The first twenty minutes is devoted to tedious character development and some ham-fisted & lazy dialogue. No ear-splitting dramatic intro of the earlier films. The dialogue scenes were just awful and corny. The characters don't make any sense, and their family grievances seem petty despite - notwithstanding the initial long burst given to their characters. In short, we are expected to believe that the family members don't speak to each other because ... well, they just don't? And, then the plot is ridiculous. We are never told why it was necessary - or even intelligent - to have the two astral-projection characters forget everything. And why was the red door apt to be opened at all?

A lot of the plot seems forced and random (especially the art teacher counting back from 10, 9, 8 ...) and it's not clear the film understands what the point of the story is. Is it trying to answer the mystery of the other antecedent films? Why is the Josh's father appearing now - but didn't appear in the earlier films? I don't think we are told what the magic of the red door really is, or how it works? And why a door? 

For me, the Renai and Josh separation was ridiculous. They had a very strong loving bond having been through so much together. It just didn't make any sense; and the audience aren't told why. And why was it necessary for Josh (father) to be hypnotized too? Why did we have to spend so much cinema time having the characters recall what happened to them (no surprise to audience).
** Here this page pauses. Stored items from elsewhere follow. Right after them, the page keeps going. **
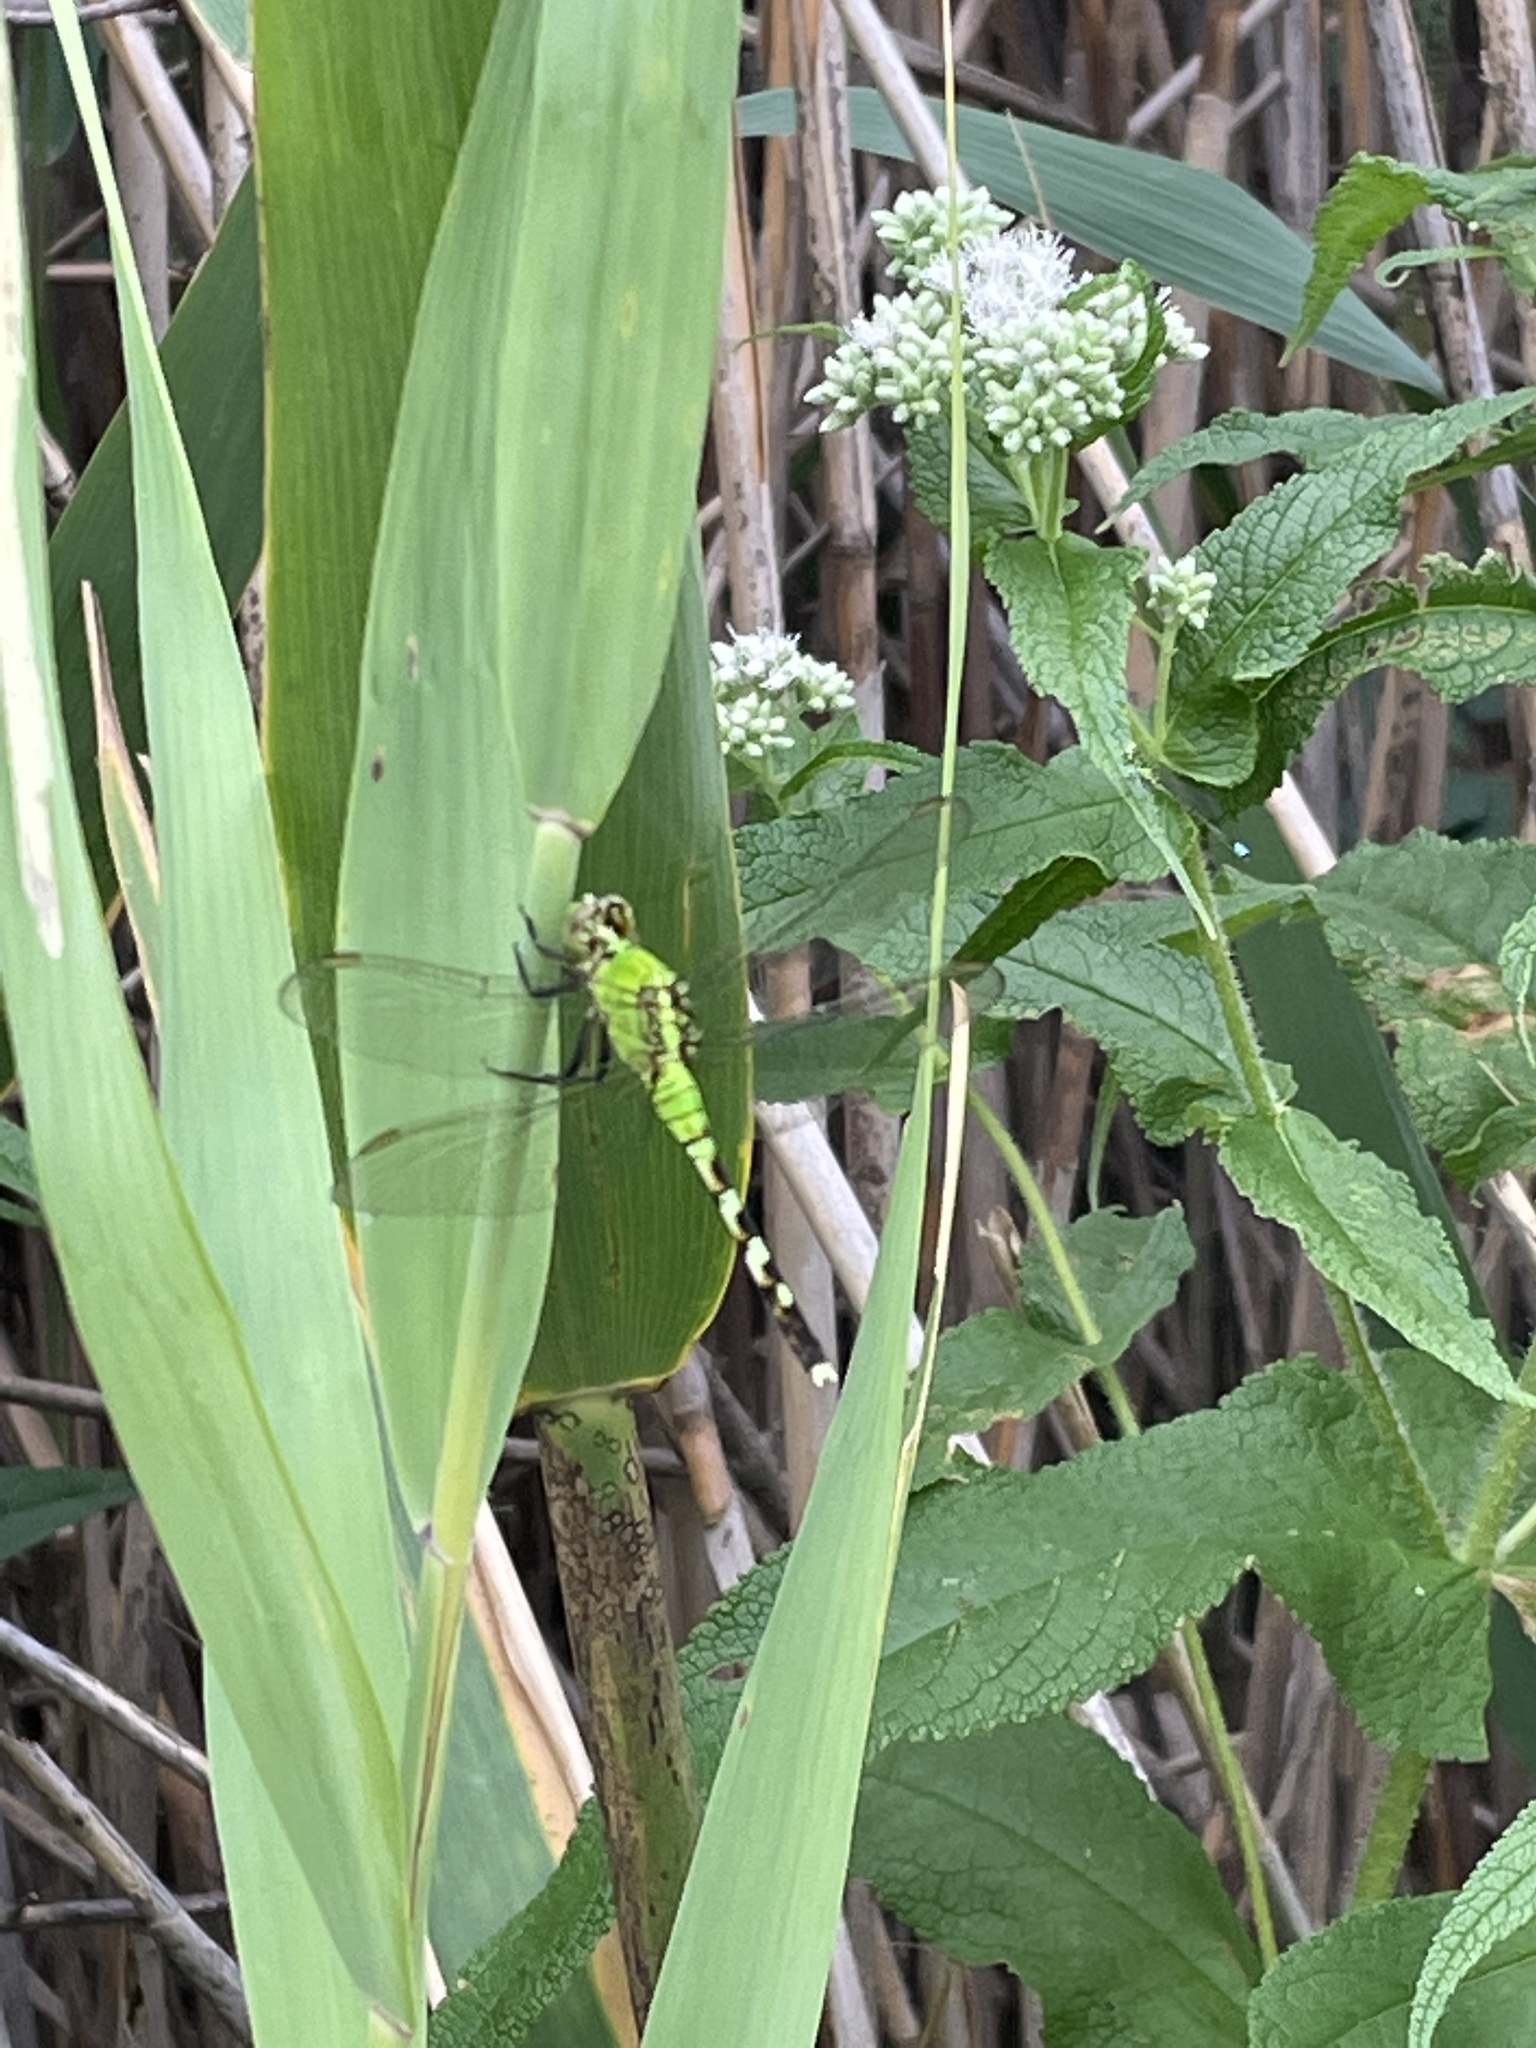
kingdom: Animalia
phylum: Arthropoda
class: Insecta
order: Odonata
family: Libellulidae
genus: Erythemis
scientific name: Erythemis simplicicollis
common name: Eastern pondhawk
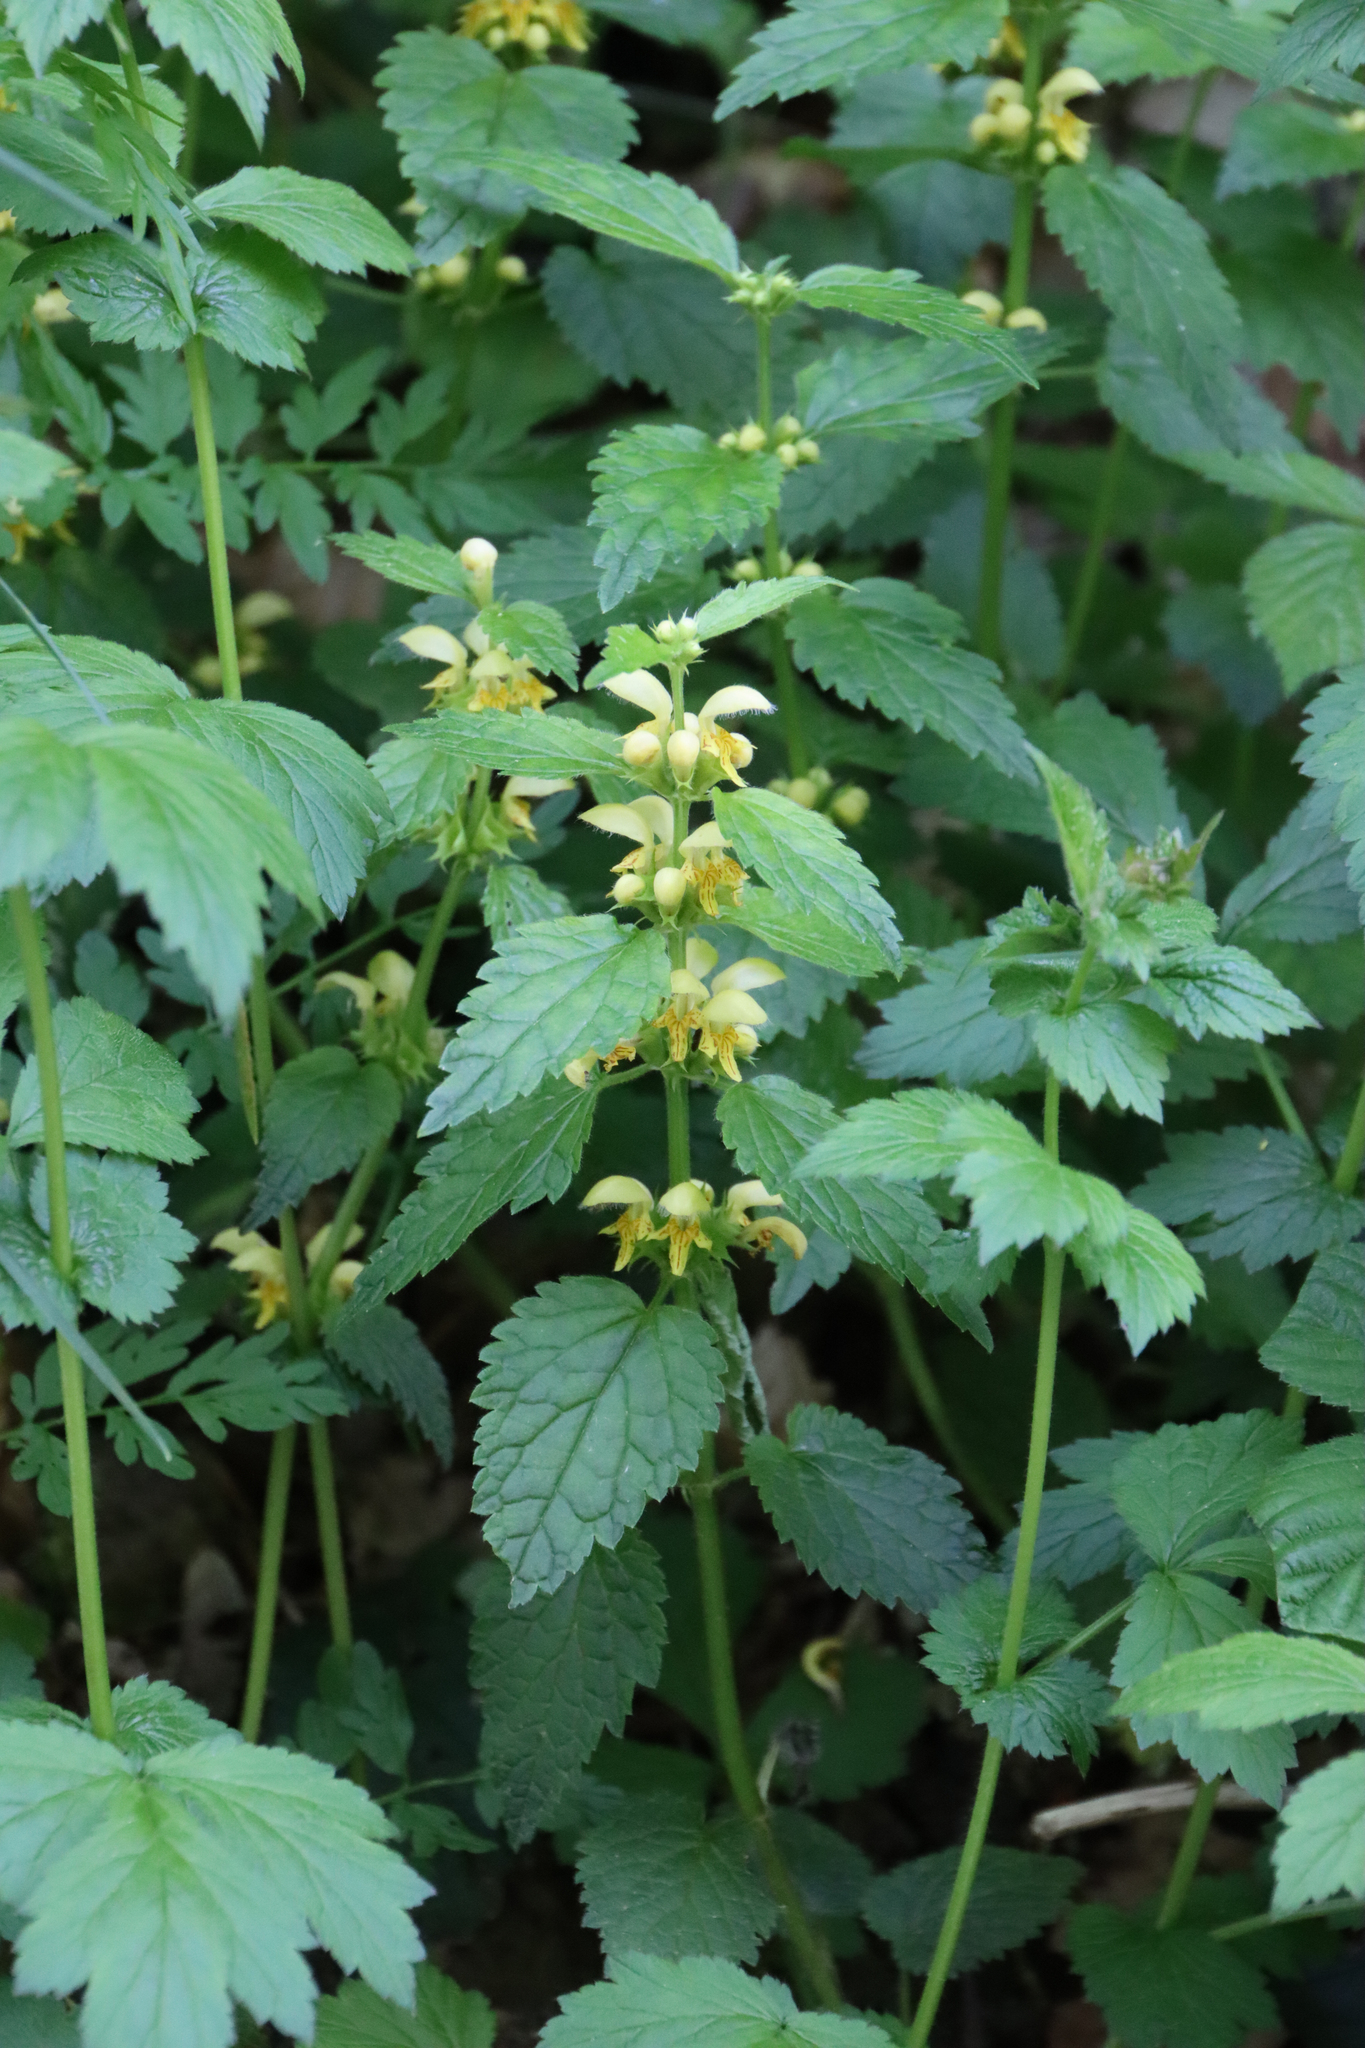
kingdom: Plantae
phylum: Tracheophyta
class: Magnoliopsida
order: Lamiales
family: Lamiaceae
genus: Lamium
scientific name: Lamium galeobdolon
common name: Yellow archangel
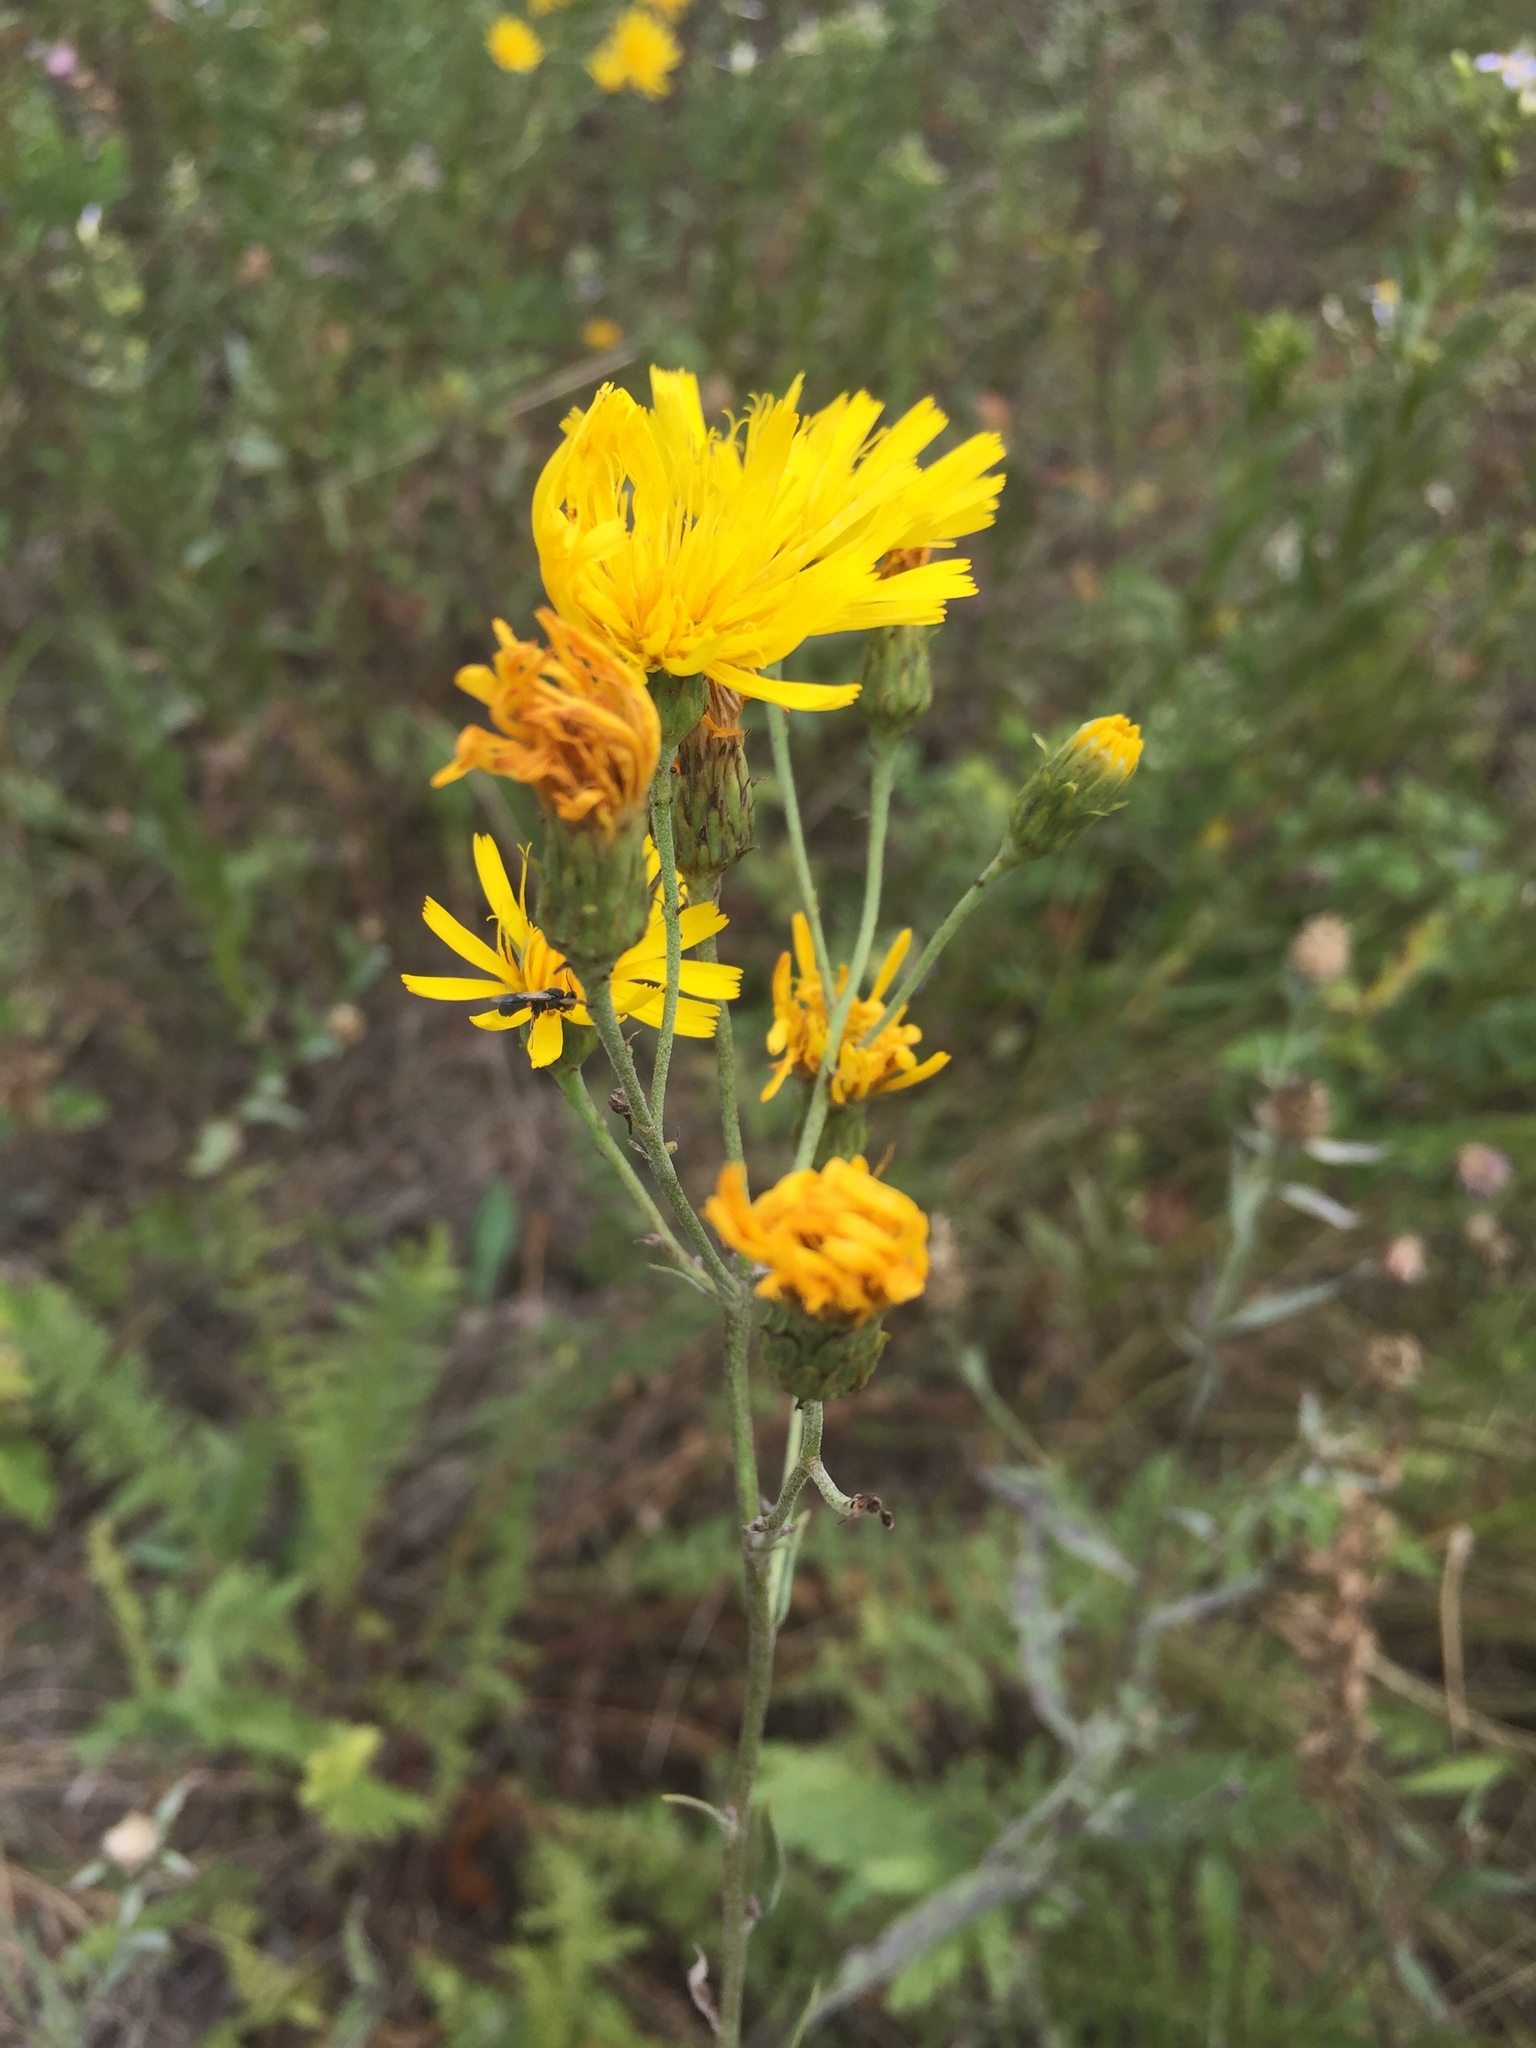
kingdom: Plantae
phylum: Tracheophyta
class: Magnoliopsida
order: Asterales
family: Asteraceae
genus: Hieracium
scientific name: Hieracium umbellatum
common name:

By the time we get to the red-faced demon, there was hardly any fight ... and ta da ... its over. There was no climax, no reason for anything.

The lack of Elise, Karl, Specs and Tucker make for a different feel which lacks the force and chemistry of the original mystery horrors. The red demon scenes felt like they came from the original film and there was little new. Felt like a sad film. The Elise cameo at the end with her platitudes was, well, also deflating. 

Perhaps a caution for the production of a film picked up after a long decade.